Kimmel also set his sights on ABC, which ordered only one new show for broadcast, 911: Nashville.

“At least CBS and Fox are making shows. ABC—we ordered one new show, and it’s a spinoff of an old show. Which really begs the question, ‘What are we doing here?’” Kimmel said. “We risked our lives flying into Newark for this?”

See more of Kimmel’s best jokes below:

On NBCU ad sales chief Mark Marshall saying his company had “the greatest collection of content that has ever been assembled”:

“I guess Mark has never heard of Pornhub. Although…,” Kimmel said, zooming in on a photo of Marshall smiling as Glinda from Wicked. “Based on the expression on his face … I feel like he has.”

On Dick Wolf getting a new NBC show:

“Dick Wolf, the Michael Jordan of character actors getting murdered in the park.”

On Disney beating Netflix in ad-supported viewers:

“Disney has 164 million active users per month across our ad-supported platforms, more than twice the number Netflix has. I don’t have a joke for that … I just want you to know that we finally beat those motherf****rs at something.”

On CBS winning the broadcast season:

“CBS was the most-watched network again for the 17th year in a row. Led by their hit comedy ‘Ghosts.’ Which is also what most of their viewers will be soon.”

On ABC not having new shows:

“Our fish is not fresh. But you know what we do have?
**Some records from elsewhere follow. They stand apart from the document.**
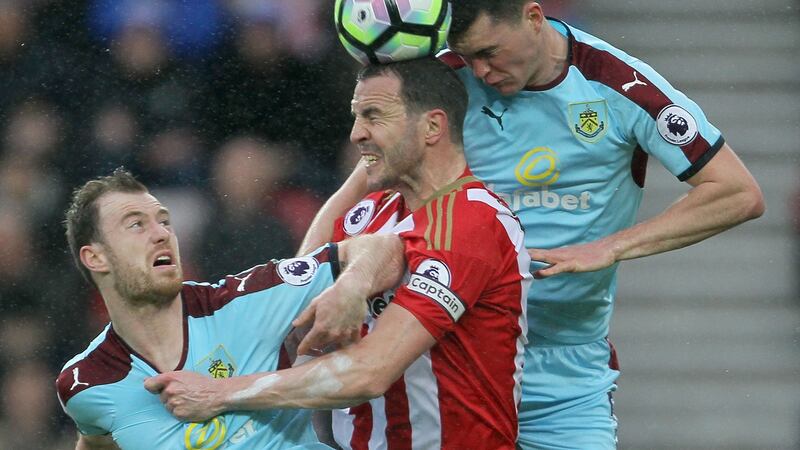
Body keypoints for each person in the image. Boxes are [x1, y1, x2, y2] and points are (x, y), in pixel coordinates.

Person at [296, 2, 766, 449]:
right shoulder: (450, 82)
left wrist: (611, 247)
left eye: (488, 53)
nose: (479, 71)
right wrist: (298, 286)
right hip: (449, 355)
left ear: (533, 17)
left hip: (563, 371)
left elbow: (737, 192)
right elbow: (356, 192)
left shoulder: (619, 86)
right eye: (467, 56)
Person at [145, 57, 532, 449]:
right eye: (355, 116)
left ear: (432, 126)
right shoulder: (371, 212)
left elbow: (371, 372)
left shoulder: (473, 222)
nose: (355, 134)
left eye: (374, 116)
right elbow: (295, 286)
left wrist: (220, 393)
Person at [54, 168, 405, 450]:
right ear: (95, 257)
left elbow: (384, 250)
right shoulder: (85, 383)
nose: (161, 233)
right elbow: (95, 437)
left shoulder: (241, 302)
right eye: (136, 225)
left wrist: (350, 288)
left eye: (164, 221)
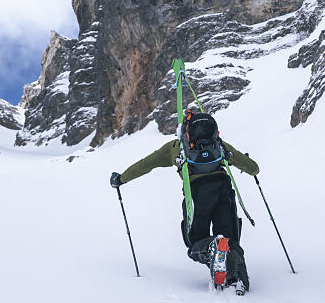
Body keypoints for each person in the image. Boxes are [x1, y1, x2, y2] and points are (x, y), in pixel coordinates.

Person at [109, 108, 259, 292]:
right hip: (223, 189)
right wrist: (248, 164)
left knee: (196, 242)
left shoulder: (176, 148)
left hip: (196, 193)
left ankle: (213, 247)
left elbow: (146, 164)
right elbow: (254, 168)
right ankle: (239, 281)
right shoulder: (218, 144)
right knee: (230, 240)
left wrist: (121, 178)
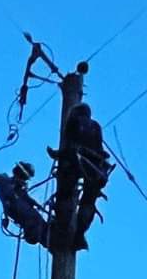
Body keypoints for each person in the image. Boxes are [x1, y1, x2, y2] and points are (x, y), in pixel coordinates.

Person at [47, 103, 112, 250]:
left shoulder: (74, 121)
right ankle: (79, 234)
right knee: (88, 202)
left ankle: (63, 230)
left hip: (76, 160)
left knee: (65, 193)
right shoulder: (96, 126)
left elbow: (68, 145)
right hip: (95, 167)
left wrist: (57, 154)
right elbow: (100, 150)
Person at [0, 160, 47, 246]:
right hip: (14, 207)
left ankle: (46, 236)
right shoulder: (5, 180)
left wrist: (38, 205)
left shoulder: (20, 189)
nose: (24, 180)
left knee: (38, 218)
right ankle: (36, 234)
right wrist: (13, 185)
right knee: (34, 218)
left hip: (20, 208)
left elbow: (27, 198)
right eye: (24, 177)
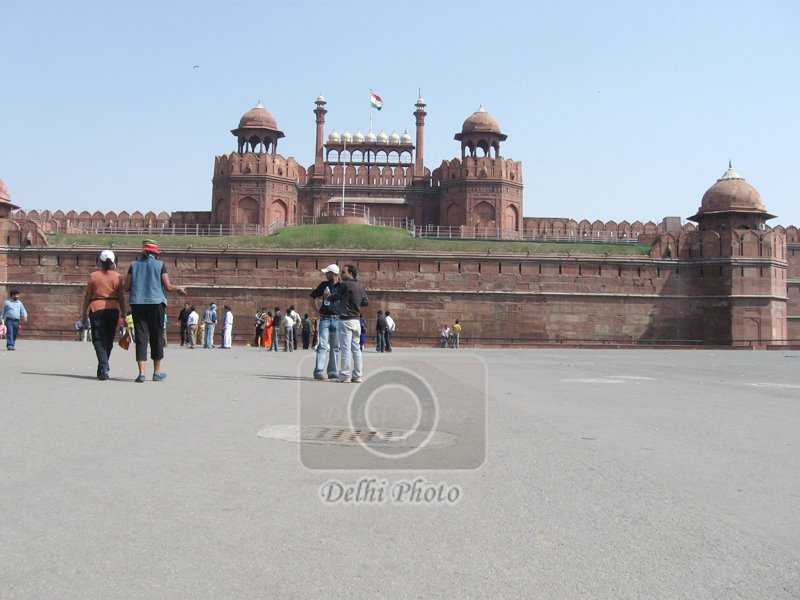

Season grand-mother-f***ing two of The Golden Bachelor! Say what you will about ABC, we are still the only network where you can see pop-pop get a squeezer in a hot tub!”

On ESPN’s new streaming service being called “ESPN”:

“So what will this mysterious new streaming service be called? Well, you know, they had a conclave. And a little puff of white smoke came out of Jimmy Pitaro’s ass … And the new service bringing live content to millions of fans around the world will go by the name ‘ESPN.’ And that’s why they call us ‘Imagineers.’”

On ESPN getting a new streamer but keeping ESPN+:

“You will get less content on ESPN+. The ‘plus’ is now, in many ways, a minus. If you want the plus, you have to pay less for it. It’s all part of our plan to confuse you until you hand us the debit card of everyone in your family.”

On ABC’s audience shrinking, but CPMS going up:

“Every year, our audience gets smaller, and we tell you it’s bigger, and we want more, for less. And it’s exhausting. I know. We are annoying and unreasonable, and you have shitty jobs because of it. But at least you have the shitty jobs! All those kids we saw graduating this weekend … some of them might have to date Bill Belichick to make ends meet.”